President Karl Carstens of West Germany assured Egyptian President Hosni Mubarak here last night of Bonn’s support for a Middle East peace effort based on the principle that the Palestinian people be allowed to exercise their legitimate rights.
The right of Palestinian self-determination was also referred to in a joint statement by Mubarak and Chancellor Helmut Schmidt at a press conference today. They said: “It is our joint view that an agreed settlement of the Arab Israeli conflict for a full, just and lasting peace is conditional on mutual recognition of the right of all states in the region to live in peace and security, including Israel, and that the right of the Palestinian people to self-determination is also recognized.”
Mubarak, who visited Washington last week on a six-nation tour of Western countries, was in Britain over the weekend and flew to Austria today.
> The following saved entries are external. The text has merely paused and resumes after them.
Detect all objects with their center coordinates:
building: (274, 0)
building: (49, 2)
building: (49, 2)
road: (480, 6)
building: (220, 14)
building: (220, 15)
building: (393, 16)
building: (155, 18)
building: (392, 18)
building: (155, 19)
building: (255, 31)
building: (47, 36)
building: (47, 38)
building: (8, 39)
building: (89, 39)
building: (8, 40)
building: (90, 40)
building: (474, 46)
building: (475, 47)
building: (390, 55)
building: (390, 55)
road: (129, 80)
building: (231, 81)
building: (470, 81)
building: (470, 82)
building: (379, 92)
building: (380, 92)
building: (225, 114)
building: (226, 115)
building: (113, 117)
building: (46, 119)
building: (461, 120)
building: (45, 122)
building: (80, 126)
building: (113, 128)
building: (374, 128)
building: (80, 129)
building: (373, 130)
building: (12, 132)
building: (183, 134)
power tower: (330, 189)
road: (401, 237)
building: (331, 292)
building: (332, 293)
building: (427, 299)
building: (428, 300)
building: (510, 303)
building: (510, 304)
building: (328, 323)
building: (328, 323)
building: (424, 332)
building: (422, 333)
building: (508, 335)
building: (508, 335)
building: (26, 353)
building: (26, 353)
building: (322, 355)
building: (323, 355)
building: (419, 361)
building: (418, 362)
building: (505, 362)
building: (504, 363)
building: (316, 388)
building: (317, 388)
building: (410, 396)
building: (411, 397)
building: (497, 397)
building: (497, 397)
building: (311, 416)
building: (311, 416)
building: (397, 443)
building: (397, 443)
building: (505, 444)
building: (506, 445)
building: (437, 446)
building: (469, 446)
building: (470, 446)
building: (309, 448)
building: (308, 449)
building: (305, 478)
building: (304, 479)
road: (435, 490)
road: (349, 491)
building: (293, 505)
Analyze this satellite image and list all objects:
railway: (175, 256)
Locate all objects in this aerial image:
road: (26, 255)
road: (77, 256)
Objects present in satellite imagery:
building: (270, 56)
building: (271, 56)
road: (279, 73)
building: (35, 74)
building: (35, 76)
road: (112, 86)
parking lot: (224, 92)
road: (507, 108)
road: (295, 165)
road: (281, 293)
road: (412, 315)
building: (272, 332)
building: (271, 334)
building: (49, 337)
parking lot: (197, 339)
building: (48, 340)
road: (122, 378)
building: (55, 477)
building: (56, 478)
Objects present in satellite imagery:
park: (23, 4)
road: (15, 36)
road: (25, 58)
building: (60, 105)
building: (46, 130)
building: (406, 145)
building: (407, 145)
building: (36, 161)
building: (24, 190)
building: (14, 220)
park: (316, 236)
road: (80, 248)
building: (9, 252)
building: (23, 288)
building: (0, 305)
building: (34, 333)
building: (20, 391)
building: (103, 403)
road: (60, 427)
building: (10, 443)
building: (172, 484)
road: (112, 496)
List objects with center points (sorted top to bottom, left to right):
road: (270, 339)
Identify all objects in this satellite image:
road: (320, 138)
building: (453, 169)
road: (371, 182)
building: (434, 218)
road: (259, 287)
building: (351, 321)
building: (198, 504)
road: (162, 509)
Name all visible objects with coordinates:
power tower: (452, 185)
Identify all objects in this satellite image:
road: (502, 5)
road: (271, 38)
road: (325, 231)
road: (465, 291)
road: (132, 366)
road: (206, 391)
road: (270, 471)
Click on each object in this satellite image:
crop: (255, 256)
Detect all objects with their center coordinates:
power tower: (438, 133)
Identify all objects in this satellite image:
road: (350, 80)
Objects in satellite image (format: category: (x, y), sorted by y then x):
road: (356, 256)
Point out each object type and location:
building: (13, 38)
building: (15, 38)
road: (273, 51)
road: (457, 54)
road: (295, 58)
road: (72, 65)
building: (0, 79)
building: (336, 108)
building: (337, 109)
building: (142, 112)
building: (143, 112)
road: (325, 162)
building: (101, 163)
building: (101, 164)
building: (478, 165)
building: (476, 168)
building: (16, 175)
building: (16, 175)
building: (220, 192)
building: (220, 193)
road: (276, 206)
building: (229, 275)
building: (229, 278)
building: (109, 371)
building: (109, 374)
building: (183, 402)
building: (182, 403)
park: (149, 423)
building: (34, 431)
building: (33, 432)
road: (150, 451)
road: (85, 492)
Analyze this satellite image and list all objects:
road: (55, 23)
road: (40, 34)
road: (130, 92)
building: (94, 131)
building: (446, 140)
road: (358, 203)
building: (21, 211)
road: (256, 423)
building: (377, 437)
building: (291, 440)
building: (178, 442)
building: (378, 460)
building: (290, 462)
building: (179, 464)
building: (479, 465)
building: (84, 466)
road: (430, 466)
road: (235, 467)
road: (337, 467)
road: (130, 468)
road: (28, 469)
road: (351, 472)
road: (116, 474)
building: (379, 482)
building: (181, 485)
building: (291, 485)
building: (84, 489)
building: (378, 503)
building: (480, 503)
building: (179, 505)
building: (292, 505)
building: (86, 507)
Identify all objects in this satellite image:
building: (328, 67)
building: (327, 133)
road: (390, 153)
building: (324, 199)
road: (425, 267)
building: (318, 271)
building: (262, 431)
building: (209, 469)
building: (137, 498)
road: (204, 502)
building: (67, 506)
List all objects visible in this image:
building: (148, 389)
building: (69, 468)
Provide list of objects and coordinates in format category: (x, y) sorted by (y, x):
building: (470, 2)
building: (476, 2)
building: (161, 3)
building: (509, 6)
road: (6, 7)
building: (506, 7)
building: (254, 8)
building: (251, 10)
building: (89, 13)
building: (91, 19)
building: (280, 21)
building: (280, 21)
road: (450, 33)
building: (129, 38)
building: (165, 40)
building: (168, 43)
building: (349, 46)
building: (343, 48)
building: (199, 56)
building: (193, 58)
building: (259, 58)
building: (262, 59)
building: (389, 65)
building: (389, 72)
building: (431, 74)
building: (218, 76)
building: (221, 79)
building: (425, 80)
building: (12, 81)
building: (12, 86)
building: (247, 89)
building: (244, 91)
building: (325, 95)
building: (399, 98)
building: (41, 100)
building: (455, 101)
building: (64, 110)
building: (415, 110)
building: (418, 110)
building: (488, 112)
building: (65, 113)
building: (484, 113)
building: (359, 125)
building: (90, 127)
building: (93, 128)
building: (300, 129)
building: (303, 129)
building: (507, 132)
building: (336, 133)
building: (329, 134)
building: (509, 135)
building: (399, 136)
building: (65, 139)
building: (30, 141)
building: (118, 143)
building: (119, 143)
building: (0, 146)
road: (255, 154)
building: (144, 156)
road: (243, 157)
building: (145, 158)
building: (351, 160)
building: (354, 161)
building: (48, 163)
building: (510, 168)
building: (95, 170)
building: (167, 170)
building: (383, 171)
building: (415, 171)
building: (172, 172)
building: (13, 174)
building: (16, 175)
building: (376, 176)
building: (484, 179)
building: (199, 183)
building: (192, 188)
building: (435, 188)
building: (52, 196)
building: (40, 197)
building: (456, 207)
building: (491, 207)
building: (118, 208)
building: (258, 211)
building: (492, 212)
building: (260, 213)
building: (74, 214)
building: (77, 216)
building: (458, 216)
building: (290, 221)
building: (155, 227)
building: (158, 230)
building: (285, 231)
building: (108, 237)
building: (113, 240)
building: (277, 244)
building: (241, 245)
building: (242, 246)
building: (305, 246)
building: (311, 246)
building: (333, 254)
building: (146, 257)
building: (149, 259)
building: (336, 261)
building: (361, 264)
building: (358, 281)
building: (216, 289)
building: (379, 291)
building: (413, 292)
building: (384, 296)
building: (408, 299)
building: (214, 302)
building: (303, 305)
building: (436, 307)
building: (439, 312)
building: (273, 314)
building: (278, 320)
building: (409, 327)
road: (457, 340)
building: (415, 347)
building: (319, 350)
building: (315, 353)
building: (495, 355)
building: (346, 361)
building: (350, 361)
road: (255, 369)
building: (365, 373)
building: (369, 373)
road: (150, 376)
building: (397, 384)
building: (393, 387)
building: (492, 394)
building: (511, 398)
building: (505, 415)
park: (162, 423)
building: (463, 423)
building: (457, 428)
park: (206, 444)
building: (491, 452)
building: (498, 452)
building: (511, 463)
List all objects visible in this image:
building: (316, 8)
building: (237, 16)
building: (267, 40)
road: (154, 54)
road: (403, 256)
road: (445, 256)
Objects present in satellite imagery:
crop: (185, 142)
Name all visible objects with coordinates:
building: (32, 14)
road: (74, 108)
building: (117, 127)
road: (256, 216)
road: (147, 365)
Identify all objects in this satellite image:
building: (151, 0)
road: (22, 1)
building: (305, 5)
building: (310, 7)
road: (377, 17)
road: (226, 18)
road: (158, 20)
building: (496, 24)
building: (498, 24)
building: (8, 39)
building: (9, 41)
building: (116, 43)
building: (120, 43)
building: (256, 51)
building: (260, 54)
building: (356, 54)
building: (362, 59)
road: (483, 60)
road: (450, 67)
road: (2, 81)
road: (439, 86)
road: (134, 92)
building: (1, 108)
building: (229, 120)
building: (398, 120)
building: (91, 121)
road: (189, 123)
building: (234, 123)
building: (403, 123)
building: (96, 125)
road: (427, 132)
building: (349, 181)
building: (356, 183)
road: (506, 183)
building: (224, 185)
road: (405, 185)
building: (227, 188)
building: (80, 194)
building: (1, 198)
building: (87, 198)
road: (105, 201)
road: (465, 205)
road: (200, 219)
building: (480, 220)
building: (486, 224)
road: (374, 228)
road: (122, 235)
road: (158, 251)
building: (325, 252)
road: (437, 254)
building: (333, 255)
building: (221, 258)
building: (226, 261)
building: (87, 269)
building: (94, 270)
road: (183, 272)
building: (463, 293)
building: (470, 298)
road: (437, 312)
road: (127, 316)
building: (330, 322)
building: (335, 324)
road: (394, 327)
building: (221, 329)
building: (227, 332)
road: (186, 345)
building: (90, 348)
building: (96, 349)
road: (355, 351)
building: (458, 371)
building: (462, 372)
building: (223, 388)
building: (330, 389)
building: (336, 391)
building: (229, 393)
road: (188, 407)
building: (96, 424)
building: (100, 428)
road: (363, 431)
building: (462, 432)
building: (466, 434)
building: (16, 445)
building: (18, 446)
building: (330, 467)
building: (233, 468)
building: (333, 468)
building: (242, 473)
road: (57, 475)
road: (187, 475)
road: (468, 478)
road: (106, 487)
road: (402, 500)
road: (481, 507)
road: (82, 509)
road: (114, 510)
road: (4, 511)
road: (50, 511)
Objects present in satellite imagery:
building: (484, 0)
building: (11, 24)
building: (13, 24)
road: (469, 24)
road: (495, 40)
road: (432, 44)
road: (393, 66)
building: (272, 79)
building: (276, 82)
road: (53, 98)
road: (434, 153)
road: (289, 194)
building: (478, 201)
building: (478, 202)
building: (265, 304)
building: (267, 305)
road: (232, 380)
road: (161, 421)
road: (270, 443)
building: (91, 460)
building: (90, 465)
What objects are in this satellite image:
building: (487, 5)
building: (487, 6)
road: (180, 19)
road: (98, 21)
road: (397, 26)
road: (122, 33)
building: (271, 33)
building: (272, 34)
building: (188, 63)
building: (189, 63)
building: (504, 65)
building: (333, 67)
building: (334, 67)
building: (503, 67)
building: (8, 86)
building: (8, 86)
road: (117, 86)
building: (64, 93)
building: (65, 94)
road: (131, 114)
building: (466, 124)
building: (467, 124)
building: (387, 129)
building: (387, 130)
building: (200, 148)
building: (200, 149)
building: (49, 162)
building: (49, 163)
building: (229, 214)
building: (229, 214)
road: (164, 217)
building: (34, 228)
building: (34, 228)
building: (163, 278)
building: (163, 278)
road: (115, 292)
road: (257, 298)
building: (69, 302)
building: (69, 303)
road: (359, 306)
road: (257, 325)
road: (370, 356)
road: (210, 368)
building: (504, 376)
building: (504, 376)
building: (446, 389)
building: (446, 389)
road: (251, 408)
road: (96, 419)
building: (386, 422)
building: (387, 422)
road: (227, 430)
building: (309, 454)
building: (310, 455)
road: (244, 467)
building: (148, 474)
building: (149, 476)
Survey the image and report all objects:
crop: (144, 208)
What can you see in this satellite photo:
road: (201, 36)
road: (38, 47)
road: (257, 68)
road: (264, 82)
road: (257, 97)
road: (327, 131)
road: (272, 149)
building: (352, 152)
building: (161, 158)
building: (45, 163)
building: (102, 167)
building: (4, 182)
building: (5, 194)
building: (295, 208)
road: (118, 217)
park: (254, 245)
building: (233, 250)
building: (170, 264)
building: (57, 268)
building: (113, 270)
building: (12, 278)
MUBARAK PROMOTES FAHD’S PLAN
Diplomats here said Mubarak used his visit to promote the eight-point plan proposed by Saudi Arabia’s Crown Prince Fahd as a fair and realistic way toward settlement of the Middle East conflict. His German hosts apparently refrained from stressing the European Economic Community’s (EEC) initiative and its Venice declaration of June, 1980, which included a vote for the Palestine Liberation Organization. Bonn appears to have given up hope for a united European policy on the Middle East after France rebuked previous EEC steps and Greece complained that the EEC attitude was not sufficiently pro-Arab.
Mubarak is believed to have asked for German help to exploit old coal mines in northern Sinai which will be evacuated by Israel next April. According to Egyptian officials, this and other projects in Sinai will have a political as well as economic dimension.